─── The data ───

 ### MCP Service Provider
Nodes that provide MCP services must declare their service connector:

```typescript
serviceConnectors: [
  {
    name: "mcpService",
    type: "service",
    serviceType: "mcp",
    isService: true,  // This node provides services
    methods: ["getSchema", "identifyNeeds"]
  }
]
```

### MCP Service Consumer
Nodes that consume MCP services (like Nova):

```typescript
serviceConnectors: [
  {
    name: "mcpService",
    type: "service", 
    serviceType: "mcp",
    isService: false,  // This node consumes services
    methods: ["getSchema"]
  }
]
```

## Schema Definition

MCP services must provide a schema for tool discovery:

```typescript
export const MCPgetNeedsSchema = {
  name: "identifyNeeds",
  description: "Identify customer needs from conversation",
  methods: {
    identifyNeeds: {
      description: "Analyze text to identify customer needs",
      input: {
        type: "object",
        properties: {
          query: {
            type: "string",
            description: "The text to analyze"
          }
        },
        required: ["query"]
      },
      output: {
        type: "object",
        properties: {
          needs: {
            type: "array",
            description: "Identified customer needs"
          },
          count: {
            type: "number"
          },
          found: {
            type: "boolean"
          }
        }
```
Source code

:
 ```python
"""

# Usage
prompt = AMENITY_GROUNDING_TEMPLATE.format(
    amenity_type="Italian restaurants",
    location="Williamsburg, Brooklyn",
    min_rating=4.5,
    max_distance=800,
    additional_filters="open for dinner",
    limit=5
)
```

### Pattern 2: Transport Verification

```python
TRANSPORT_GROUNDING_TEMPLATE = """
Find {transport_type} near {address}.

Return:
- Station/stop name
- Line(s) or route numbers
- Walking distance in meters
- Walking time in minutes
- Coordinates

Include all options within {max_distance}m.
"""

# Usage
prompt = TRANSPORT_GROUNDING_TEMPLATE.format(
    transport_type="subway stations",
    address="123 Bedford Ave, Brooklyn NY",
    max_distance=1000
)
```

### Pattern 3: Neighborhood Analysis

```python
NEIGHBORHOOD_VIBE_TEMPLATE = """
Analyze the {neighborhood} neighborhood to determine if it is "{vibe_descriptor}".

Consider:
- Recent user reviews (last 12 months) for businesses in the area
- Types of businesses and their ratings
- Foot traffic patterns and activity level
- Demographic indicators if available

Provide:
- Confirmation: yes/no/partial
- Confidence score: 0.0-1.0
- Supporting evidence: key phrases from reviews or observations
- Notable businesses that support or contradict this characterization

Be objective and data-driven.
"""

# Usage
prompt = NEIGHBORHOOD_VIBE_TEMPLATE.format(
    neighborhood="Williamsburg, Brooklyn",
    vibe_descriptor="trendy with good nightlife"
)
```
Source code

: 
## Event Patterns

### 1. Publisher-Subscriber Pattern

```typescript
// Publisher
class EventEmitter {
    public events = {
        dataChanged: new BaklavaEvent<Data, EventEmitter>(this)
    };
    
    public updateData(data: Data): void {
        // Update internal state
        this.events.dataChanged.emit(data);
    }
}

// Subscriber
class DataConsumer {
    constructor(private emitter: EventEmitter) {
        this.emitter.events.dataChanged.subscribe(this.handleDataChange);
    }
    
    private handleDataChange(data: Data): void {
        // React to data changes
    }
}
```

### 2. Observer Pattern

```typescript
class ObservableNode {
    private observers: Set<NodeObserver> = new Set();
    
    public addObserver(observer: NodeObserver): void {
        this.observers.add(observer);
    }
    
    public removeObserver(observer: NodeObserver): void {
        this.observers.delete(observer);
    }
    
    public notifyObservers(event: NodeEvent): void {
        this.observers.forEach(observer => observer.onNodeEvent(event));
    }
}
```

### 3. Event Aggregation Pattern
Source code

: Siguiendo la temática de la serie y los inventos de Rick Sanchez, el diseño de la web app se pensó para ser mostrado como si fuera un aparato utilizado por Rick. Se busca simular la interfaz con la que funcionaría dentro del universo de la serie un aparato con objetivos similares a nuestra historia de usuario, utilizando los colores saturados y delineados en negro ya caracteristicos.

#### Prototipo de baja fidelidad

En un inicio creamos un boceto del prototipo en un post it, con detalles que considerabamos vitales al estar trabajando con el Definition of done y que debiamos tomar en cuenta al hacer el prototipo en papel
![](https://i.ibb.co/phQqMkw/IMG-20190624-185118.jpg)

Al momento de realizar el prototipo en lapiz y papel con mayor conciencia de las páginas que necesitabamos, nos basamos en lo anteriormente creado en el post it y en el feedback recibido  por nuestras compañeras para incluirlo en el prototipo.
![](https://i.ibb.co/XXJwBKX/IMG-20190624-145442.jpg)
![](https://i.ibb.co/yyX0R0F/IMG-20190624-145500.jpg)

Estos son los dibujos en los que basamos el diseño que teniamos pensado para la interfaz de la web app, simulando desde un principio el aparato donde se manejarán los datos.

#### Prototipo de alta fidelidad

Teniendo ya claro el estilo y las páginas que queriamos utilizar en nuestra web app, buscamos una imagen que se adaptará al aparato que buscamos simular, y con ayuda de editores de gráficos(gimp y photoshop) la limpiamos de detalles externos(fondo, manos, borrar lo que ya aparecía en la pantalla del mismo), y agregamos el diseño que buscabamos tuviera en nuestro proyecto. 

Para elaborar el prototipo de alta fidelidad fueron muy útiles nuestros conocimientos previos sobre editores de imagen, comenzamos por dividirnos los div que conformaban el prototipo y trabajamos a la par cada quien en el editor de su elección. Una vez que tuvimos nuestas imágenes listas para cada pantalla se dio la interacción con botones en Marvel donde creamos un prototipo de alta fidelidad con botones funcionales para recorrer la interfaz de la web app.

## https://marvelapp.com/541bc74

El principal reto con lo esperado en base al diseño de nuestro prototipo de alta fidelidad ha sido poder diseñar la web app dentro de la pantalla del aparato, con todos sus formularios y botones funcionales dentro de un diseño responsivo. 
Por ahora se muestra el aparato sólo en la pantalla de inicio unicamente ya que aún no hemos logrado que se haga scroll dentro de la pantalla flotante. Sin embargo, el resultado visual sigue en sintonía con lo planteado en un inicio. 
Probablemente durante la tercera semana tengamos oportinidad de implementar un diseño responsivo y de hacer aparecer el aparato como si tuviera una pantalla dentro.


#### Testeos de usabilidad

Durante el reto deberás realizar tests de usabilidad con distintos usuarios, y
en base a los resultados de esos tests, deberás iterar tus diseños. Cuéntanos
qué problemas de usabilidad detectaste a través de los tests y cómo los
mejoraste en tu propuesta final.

───

- [Aim of the exercise]: If a line in the data above includes the string "Definition", copy it.

- [Solution below]:
## Schema Definition
En un inicio creamos un boceto del prototipo en un post it, con detalles que considerabamos vitales al estar trabajando con el Definition of done y que debiamos tomar en cuenta al hacer el prototipo en papel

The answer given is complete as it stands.